Dari kacamata konsumen, makin banyak platform e-commerce yang beroperasi di Indonesia, tentu kondisinya makin menyenangkan. Alternatif pilihan bagi konsumen untuk membelanjakan uangnya menjadi makin terbuka. Cuma, yang menjadi permasalahan, apakah iklim persaingan antar pelaku e-commerce itu benar-benar menguntungkan konsumen karena membuka akses ke pasar global?
Bukan tak mungkin, invasi investor asing yang membeli bisnis e-commerce di Indonesia sesungguhnya adalah alarm yang menunjukkan bahwa kondisi ekonomi kita memang sedang tidak baik-baik saja.
Kualitas produk lokal
Sebetulnya tidak masalah seberapa banyaknya investor asing menguasai platform e-commerce di Indonesia. Mungkin benar bahwa pelaku e-commerce dalam negeri semula tidak akan merasakan apa-apa ketika produk impor mulai membanjiri pasar domestik. Persoalan biasanya baru muncul tatkala masuknya produk asing itu pelan-pelan mulai menggerogoti pasar domestik yang seharusnya lebih didominasi produk lokal.
Ketika invasi investor asing diikuti oleh derasnya arus produk-produk impor ke Tanah Air, maka nasib dan kelangsungan produk-produk lokal menjadi masalah. Dengan kehadiran platform e-commerce milik investor asing, bisa dipastikan barang-barang dari luar negeri lebih mudah masuk ke Indonesia.
Yang dikhawatirkan adalah, bagaimana nasib produk-produk yang dihasilkan pelaku usaha mikro kecil dan menengah (UMKM) di Indonesia?
Dengan dukungan regulasi, seperti Peraturan Menteri Perdagangan (Permendag) Nomor 31 Tahun 2023 tentang Perizinan Berusaha, Periklanan, Pembinaan, dan Pengawasan Pelaku Usaha Dalam Perdagangan Melalui Sistem Elektronik, pemerintah memang bisa mengatur dengan ketat untuk mewajibkan platform e-commerce menjual produk lokal, produk UMKM, dan tidak boleh dari produk dari luar negeri.

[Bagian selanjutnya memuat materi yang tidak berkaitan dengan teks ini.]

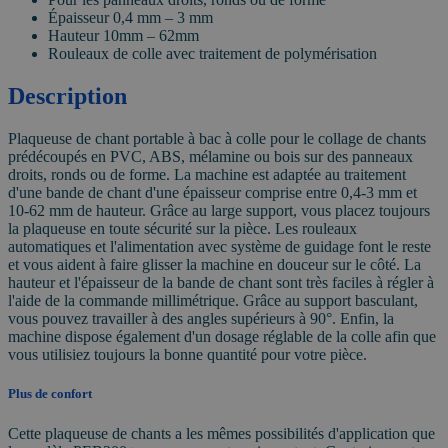
Épaisseur 0,4 mm – 3 mm
Hauteur 10mm – 62mm
Rouleaux de colle avec traitement de polymérisation
Description
Plaqueuse de chant portable à bac à colle pour le collage de chants
prédécoupés en PVC, ABS, mélamine ou bois sur des panneaux
droits, ronds ou de forme. La machine est adaptée au traitement
d'une bande de chant d'une épaisseur comprise entre 0,4-3 mm et
10-62 mm de hauteur. Grâce au large support, vous placez toujours
la plaqueuse en toute sécurité sur la pièce. Les rouleaux
automatiques et l'alimentation avec système de guidage font le reste
et vous aident à faire glisser la machine en douceur sur le côté. La
hauteur et l'épaisseur de la bande de chant sont très faciles à régler à
l'aide de la commande millimétrique. Grâce au support basculant,
vous pouvez travailler à des angles supérieurs à 90°. Enfin, la
machine dispose également d'un dosage réglable de la colle afin que
vous utilisiez toujours la bonne quantité pour votre pièce.
Plus de confort
Cette plaqueuse de chants a les mêmes possibilités d'application que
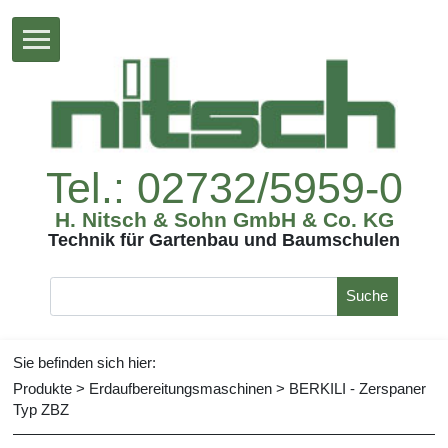
Tel.:02732/5959-0
H.Nitsch&SohnGmbH&Co.KG
TechnikfürGartenbauundBaumschulen
Suche
Siebefindensichhier:
Produkte
>
Erdaufbereitungsmaschinen
>
BERKILI-Zerspaner
TypZBZ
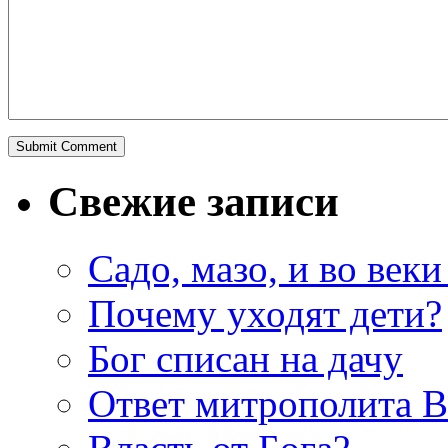
Свежие записи
Садо, мазо, и во веки
Почему уходят дети?
Бог списан на дачу
Ответ митрополита 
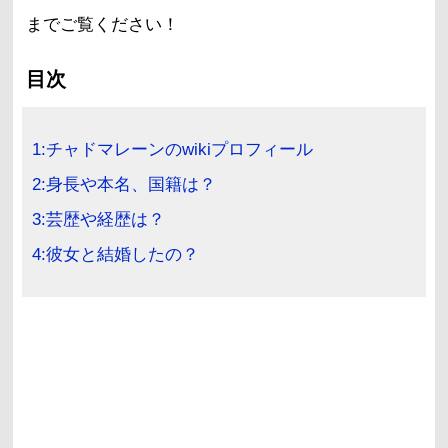
までご覧ください！
目次
1:チャドマレーンのwikiプロフィール
2:身長や本名、国籍は？
3:芸歴や経歴は？
4:彼女と結婚したの？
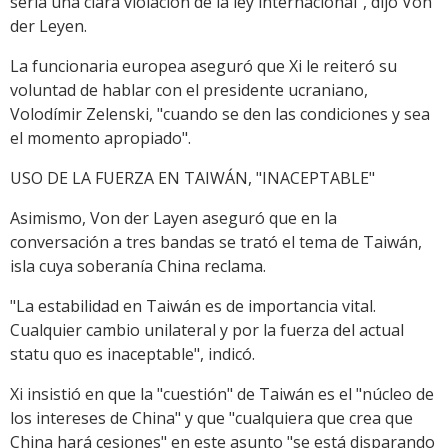
sería una clara violación de la ley internacional", dijo Von
der Leyen.
La funcionaria europea aseguró que Xi le reiteró su
voluntad de hablar con el presidente ucraniano,
Volodímir Zelenski, "cuando se den las condiciones y sea
el momento apropiado".
USO DE LA FUERZA EN TAIWÁN, "INACEPTABLE"
Asimismo, Von der Layen aseguró que en la
conversación a tres bandas se trató el tema de Taiwán,
isla cuya soberanía China reclama.
"La estabilidad en Taiwán es de importancia vital.
Cualquier cambio unilateral y por la fuerza del actual
statu quo es inaceptable", indicó.
Xi insistió en que la "cuestión" de Taiwán es el "núcleo de
los intereses de China" y que "cualquiera que crea que
China hará cesiones" en este asunto "se está disparando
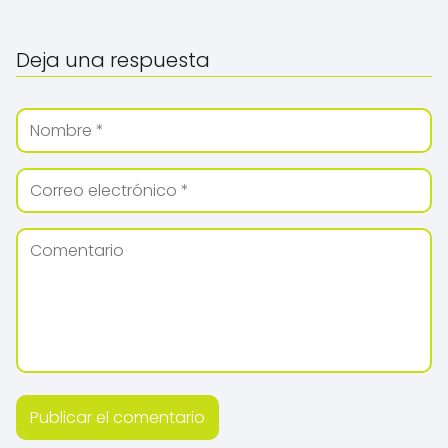
Deja una respuesta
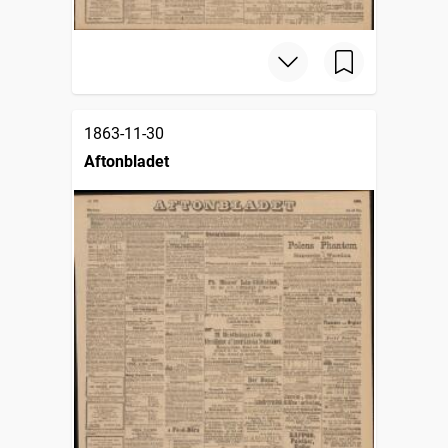
1863-11-30
Aftonbladet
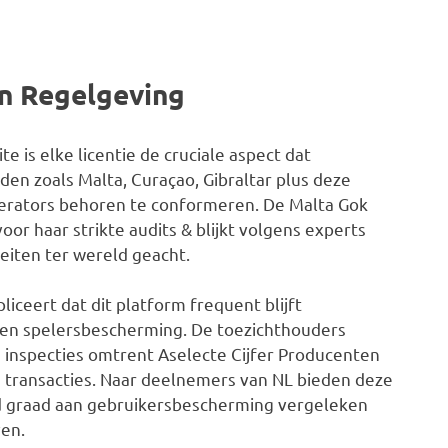
n Regelgeving
te is elke licentie de cruciale aspect dat
en zoals Malta, Curaçao, Gibraltar plus deze
erators behoren te conformeren. De Malta Gok
r haar strikte audits & blijkt volgens experts
eiten ter wereld geacht.
iceert dat dit platform frequent blijft
it en spelersbescherming. De toezichthouders
e inspecties omtrent Aselecte Cijfer Producenten
e transacties. Naar deelnemers van NL bieden deze
gd graad aan gebruikersbescherming vergeleken
en.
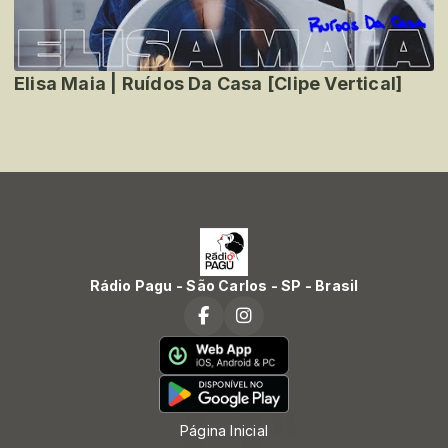
Elisa Maia | Ruídos Da Casa [Clipe Vertical]
Rádio Pagu - São Carlos - SP - Brasil
Página Inicial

Melalui kebijakan pengenaan tarif untuk barang impor, pemerintah di atas kertas dapat mengawasi arus produk asing yang masuk. Tetapi, untuk memastikan produk-produk lokal benar-benar terlindungi, maka dibutuhkan juga dukungan dan intervensi pemerintah lainnya untuk memudahkan proses onboarding sekaligus pendampingan bisnis bagi para pelaku UMKM.
Guna mencegah arus produk asing masuk, tak mungkin bisa dilakukan sekadar hanya mengandalkan kebijakan tarif, atau seberapa pun besarnya. Kunci untuk memastikan agar produk lokal tidak tersisih, mau tidak mau harus memastikan kualitas produk lokal mampu berkompetisi dengan produk asing.
Di sini, yang dibutuhkan bukan hanya kebijakan untuk melindungi, tetapi juga melakukan pendekatan pemberdayaan yang mendorong pelaku UMKM fokus pada pengembangan kualitas produk yang dapat ditawarkan kepada konsumen.
Dalam sistem perdagangan komoditi apa pun, jaminan sukses hanya ada pada kualitas dan konsistensi menjaga kualitas tersebut hingga sampai di tangan konsumen. Tanpa adanya dukungan kualitas produk UMKM, jangan harap produk-produk lokal mampu bertahan di tengah gempuran produk asing yang makin deras masuk ke Tanah Air.